4) Etudes par diffraction raction
de neutrons (9)
Les expériences de
diffraction des neutrons dans l'eau lourde (D20) dans une échelle de
températures allant de 380 à 500°C et de pressions allant de 200 à 900 bars,
permettent la connaissance du facteur de structure statique et de la fonction
de corrélation intermoléculaire. Ces
notions apportent des renseignements sur la structure de l'eau à l'état
supercritique. Ainsi, les résultats
expérimentaux sont comparés avec d'autres résultats expérimentaux et avec des
simulations moléculaires informatiques utilisant le potentiel appelé SPC/E
(extended simple point charge). Ces
résultats mènent à la conclusion que le réseau de liaisons hydrogène est encore
présent dans l'eau à l'état supercritique, résultats particulièrement en accord
avec les simulations moléculaires.
a) Généralités
La méthode de diffraction de
neutrons intervient lorsque les méthodes de diffraction de rayons X et
d'électrons deviennent inefficaces. En
effet, pour ces deux dernières, l'intensité de la dispersion dépend des numéros
atomiques des atomes dispersés. Ainsi,
les positions d'atomes d'hydrogène sont moins bien définies que celles d'atomes
plus lourds, et cela peut même être le cas d'atomes tels que le carbone ou
l'oxygène. C'est ainsi que la diffraction
de neutrons devient utile. Les
intensités de dispersion des neutrons ne sont reliées d'aucune façon aux
numéros atomiques et ne sont pas les mêmes pour les différents isotopes du même
élément, la dispersion des atomes lourds n'est donc pas plus importante que
celle des atomes plus légers. En
particulier, la dispersion par le deutérium est semblable à celle par les
atomes lourds typiques, et c'est pourquoi
la diffraction de neutrons a
une grande importance dans les études des liaisons
hydrogène et des ligands
hybrides dans les complexes des métaux de transition.
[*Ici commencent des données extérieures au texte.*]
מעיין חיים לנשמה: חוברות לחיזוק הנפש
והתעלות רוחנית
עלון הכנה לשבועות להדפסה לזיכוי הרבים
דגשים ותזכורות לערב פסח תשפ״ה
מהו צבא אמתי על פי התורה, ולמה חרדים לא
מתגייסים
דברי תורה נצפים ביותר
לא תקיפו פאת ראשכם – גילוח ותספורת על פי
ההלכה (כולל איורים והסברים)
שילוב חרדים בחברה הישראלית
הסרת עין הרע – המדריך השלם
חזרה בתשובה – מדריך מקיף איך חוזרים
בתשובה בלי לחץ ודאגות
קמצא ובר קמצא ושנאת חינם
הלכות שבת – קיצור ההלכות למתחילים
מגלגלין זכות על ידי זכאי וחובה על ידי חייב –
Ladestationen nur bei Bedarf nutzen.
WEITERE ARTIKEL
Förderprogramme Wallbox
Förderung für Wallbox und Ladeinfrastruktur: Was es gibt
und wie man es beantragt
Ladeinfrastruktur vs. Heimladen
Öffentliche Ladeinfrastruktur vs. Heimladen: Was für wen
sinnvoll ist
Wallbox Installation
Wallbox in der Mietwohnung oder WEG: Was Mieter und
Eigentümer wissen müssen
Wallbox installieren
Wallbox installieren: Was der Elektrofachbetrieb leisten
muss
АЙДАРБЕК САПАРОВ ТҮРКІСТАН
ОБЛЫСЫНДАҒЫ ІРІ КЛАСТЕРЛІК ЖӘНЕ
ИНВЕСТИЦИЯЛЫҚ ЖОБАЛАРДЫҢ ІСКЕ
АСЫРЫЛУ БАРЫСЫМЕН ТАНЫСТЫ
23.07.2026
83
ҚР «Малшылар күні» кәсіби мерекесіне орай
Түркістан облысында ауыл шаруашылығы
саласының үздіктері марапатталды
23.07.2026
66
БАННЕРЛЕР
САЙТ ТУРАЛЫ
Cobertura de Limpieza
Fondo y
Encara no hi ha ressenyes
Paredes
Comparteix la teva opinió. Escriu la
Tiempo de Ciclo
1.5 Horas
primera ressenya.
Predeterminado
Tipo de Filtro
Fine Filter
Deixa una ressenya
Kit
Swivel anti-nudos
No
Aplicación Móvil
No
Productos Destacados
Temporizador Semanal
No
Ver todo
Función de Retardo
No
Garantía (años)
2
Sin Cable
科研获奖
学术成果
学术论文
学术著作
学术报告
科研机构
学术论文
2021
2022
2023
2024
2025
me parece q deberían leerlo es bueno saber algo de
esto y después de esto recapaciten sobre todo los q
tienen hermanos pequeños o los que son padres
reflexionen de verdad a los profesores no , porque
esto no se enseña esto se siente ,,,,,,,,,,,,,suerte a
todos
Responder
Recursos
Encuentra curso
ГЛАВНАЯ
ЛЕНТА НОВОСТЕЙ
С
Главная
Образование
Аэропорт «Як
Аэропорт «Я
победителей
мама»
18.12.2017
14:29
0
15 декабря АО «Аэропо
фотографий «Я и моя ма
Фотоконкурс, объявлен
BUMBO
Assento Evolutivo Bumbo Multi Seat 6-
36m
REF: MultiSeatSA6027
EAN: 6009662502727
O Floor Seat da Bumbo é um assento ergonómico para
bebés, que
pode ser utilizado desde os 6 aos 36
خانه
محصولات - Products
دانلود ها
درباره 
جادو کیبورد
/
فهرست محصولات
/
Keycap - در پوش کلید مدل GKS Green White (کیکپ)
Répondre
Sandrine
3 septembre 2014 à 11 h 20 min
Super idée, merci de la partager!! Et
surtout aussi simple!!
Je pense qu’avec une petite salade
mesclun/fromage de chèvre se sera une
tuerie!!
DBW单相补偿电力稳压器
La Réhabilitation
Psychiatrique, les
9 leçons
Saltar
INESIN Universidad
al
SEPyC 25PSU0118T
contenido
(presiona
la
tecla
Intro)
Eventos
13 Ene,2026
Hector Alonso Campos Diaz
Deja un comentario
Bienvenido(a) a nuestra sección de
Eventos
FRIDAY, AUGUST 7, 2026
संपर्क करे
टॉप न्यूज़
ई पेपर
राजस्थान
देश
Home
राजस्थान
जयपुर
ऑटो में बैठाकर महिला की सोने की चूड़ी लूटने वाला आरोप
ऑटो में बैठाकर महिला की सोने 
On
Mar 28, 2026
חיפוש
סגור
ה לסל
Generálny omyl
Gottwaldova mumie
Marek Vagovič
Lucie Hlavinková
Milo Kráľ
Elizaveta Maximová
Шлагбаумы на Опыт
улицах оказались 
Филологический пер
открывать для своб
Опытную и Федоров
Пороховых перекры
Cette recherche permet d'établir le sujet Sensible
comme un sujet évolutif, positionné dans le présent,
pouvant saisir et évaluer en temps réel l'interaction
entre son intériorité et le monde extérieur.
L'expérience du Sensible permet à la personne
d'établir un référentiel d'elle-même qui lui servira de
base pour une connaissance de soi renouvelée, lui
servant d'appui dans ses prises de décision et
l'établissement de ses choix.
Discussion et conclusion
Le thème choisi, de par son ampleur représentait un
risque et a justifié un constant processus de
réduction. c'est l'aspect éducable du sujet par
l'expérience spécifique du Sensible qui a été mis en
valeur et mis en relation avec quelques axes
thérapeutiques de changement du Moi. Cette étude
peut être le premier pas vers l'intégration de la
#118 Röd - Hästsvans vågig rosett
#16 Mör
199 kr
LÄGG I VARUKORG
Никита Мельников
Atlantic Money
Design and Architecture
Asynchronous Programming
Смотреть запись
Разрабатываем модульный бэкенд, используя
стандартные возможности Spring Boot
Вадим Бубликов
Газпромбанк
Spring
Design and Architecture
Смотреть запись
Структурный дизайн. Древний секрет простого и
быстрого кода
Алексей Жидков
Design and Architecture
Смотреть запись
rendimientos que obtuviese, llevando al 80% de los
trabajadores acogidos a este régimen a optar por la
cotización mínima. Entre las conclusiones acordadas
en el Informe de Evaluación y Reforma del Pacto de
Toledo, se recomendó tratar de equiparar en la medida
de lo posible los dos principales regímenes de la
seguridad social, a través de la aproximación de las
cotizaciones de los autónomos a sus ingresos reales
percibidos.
D'autres caractéristiques importantes de la diffraction de
neutrons sont que les facteurs de dispersion sont constants, et ne diminuent
pas avec l'angle de diffraction, les neutrons sont très pénétrants mais les densités de flux pour les neutrons à vitesse
convenable sont faibles, et
les expériences peuvent seulement être réalisées en phases condensées et non
gazeuses. De plus, les sources de
neutrons ne sont pas extrêmement courantes : il faut généralement un réacteur
nucléaire afin de produire un faisceau de neutrons.
b) Instrumentation
En général, la diffraction
de neutrons est réalisée sur des diffractomètres semblables à ceux utilisés
pour la diffraction de rayons X. Mais les sources sont de natures très différentes.
Les mesures de dispersion
des neutrons de l'eau lourde, ont été réalisées sur le spectromètre 7C2 du
réacteur Orphée du laboratoire Léon Brillouin à Saclay (France).